Based on this analysis, Alenty derivates several new concepts. The first one is the real CPM; for example, a module sold at €3 for 1000 impressions (that's the CPM) but viewed only 66% of the time, will in fact bear a ROI cost of €5 for the advertiser. Alenty computes the real cost of a campaign by aggregating variables in a 24-column spreadsheet.Second concept : the result isn't computed in Cost Per thousand of ads impressions but in Cost per thousands of minutes. Results vary widely.

The time-spent metric is used in television. Therefore, it's no surprise to see several French TV networks teaming up in order to evaluate Alenty's technology. (In France, TV is a fiercely competitive business, but networks cooperate when necessary. By contrast, newspapers have a much lower competitive metabolism, they cooperate less on commercial and industrial matters - no comment).

The first one to broadly embrace Alenty's technology was Canal+, the global pay-TV network. When, in France, Canal+ decided to rebroadcast shows on its player it didn't want to get caught in the low CPM quagmire. "We are serving premium content, targeted to upmarket viewers", says Roger Coste, general manager of Canal+Régie, the network's sales house. "We needed something else that could value our content. Measuring Internet advertising by duration and visibility allowed us to guarantee the exposure of campaigns in a rather precise manner and, also, to increase our revenue for each campaign. This had a positive effect on our bottom line: we are able to charge 30% to 40% more this way than by relying on the classical CPM system". This also yielded a better campaign management process: once an advertiser has been served with the amount of time he purchased, its campaign is replaced by another one. No more low yield ads. Hulu, the Internet-only TV network backed by NBC, News Corp and Disney does it, and its revenue is already higher than Google's You Tube.

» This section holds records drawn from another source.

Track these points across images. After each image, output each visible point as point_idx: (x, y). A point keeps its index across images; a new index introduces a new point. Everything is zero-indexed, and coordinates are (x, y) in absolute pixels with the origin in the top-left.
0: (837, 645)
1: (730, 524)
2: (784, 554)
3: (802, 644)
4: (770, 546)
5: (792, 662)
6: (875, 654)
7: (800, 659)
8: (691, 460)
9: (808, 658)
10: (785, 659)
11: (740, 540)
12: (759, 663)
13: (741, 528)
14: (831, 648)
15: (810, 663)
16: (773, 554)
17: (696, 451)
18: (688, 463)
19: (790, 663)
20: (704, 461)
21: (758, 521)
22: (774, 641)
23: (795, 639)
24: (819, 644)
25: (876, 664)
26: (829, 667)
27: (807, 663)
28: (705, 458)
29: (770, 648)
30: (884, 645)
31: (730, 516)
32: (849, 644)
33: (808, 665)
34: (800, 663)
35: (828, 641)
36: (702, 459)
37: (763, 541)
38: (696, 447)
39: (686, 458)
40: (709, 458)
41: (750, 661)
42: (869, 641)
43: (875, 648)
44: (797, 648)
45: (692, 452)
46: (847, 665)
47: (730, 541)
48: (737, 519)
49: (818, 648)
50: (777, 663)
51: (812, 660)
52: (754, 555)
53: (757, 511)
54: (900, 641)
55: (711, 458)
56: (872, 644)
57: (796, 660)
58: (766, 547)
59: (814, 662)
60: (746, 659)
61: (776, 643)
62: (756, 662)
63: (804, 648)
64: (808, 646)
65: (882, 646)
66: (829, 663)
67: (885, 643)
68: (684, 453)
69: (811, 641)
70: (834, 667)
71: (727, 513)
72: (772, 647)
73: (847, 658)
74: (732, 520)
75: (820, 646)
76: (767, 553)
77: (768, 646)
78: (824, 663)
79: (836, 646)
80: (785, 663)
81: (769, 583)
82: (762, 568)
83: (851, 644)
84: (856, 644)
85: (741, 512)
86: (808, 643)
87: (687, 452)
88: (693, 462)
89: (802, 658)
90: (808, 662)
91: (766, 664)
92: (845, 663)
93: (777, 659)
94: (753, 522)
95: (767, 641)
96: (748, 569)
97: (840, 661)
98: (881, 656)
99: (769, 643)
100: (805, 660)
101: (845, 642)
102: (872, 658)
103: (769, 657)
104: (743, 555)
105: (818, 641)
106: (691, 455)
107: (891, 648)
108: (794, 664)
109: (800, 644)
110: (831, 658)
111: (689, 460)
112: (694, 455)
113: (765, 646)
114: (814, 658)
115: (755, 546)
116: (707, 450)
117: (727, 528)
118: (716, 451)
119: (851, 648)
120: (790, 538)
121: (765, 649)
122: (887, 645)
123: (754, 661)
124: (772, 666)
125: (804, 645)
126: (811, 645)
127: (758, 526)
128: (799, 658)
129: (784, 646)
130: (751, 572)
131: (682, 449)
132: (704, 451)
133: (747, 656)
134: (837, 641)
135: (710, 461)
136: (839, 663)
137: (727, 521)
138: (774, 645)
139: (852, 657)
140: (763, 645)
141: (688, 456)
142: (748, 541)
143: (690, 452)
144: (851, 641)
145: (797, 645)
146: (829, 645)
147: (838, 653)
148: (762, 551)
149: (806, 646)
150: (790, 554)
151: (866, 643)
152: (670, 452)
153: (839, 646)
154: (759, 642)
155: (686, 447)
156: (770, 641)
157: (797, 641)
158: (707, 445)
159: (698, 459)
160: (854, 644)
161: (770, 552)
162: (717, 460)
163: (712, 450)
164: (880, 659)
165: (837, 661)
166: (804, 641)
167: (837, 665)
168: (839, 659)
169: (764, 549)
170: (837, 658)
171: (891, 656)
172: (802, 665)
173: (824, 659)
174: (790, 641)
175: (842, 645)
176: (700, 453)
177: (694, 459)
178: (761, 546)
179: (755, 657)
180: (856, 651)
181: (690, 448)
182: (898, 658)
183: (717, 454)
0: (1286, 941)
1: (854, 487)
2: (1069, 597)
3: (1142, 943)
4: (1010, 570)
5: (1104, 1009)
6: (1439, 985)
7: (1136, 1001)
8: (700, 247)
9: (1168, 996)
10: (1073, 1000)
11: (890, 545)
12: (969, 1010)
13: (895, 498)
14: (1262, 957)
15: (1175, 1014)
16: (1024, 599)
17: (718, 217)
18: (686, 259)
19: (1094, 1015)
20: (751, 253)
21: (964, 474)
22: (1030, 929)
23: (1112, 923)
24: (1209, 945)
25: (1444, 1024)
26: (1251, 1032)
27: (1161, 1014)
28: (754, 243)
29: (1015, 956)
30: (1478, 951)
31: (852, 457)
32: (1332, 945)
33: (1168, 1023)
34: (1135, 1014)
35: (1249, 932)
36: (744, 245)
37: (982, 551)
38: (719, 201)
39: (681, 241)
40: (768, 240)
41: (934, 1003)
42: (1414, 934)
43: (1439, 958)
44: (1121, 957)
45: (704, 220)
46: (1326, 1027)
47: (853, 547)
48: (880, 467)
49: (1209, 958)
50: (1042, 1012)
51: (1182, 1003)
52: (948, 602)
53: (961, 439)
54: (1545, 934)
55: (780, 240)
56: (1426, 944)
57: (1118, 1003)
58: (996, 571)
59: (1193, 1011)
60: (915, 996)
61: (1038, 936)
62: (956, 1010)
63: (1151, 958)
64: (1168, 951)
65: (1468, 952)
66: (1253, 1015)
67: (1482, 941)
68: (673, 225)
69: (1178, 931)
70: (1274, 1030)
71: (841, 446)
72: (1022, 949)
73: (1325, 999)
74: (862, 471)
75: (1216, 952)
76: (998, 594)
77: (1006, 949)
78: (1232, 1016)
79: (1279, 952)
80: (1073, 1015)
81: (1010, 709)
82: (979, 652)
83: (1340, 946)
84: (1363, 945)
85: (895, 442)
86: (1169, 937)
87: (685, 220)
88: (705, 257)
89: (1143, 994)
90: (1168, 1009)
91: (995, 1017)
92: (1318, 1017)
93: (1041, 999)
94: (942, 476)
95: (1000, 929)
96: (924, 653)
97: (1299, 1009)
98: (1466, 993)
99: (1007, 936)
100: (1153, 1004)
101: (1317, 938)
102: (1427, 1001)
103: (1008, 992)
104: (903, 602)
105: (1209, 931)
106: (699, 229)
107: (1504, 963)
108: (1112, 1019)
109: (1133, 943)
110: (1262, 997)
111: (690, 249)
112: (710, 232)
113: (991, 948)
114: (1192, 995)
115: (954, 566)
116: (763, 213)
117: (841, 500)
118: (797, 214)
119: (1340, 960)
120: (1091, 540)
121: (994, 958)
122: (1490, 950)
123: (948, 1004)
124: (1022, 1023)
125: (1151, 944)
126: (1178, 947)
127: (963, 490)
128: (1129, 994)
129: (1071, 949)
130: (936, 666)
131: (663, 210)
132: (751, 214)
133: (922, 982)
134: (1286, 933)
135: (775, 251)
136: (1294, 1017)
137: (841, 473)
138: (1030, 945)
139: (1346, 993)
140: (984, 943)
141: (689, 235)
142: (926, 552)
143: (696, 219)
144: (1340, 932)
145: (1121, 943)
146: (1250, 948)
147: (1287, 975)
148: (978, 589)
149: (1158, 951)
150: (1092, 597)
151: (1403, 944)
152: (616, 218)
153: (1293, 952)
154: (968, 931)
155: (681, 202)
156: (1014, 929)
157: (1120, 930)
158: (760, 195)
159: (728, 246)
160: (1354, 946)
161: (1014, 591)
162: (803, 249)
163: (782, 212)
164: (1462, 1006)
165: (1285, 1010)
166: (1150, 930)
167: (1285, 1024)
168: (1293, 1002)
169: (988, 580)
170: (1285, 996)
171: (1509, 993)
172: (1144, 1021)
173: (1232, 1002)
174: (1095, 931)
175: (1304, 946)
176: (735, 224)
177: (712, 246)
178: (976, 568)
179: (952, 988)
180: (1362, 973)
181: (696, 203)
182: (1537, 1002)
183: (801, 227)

For the digital news business we are in, time measurement offers a promising future. At first, it will increase the revenue par square centimeter of screen, so to speak. No more dumping large chunks of inventories to bottom-feeding "ad networks" specialized in bulk selling at fire-sale rates - which is the commercial equivalent of slow motion suicide. No more saturating our news sites with ads in a downward yield spiral either. Instead, for our future, we're looking at a smaller number of ads, but paid-as-viewed ads. Everyone will enjoy the change: brands will have better (and guaranteed) exposure in lieu of today's shots-in-the-dark; sites publishers will have more leeway in creating innovative designs; and viewers/readers will be less bombarded with irrelevant and overwhelming ads.

Campaigns purchased on a "view-time" basis will also generate new financing models for rich multimedia contents, such as simply selling "pre-roll" 10-30 seconds screens before a great Flash-based narrative production. (See Monday Note #84 for examples.) It works for TV series on Hulu, it should do fine for The New York Times, Le Monde, or the Nordic dailies Verdens Gang or Aftonbladet.

One more thing. The pay-for-view-time system could solve the paid-for-content equation. Today, we see dictatorial decisions: "This content is worth paying for and this one is not". It doesn't work. Tomorrow, measuring the actual time, in seconds or minutes, spent on a given page (or part of a site) will yield smarter and more credible monetization models. It will open the door to charging for actually viewed content, i.e. the article you've actually read, the multimedia production you spent six minutes on - all this without discouraging exploration, serendipity, which must remain a the core of news consumption.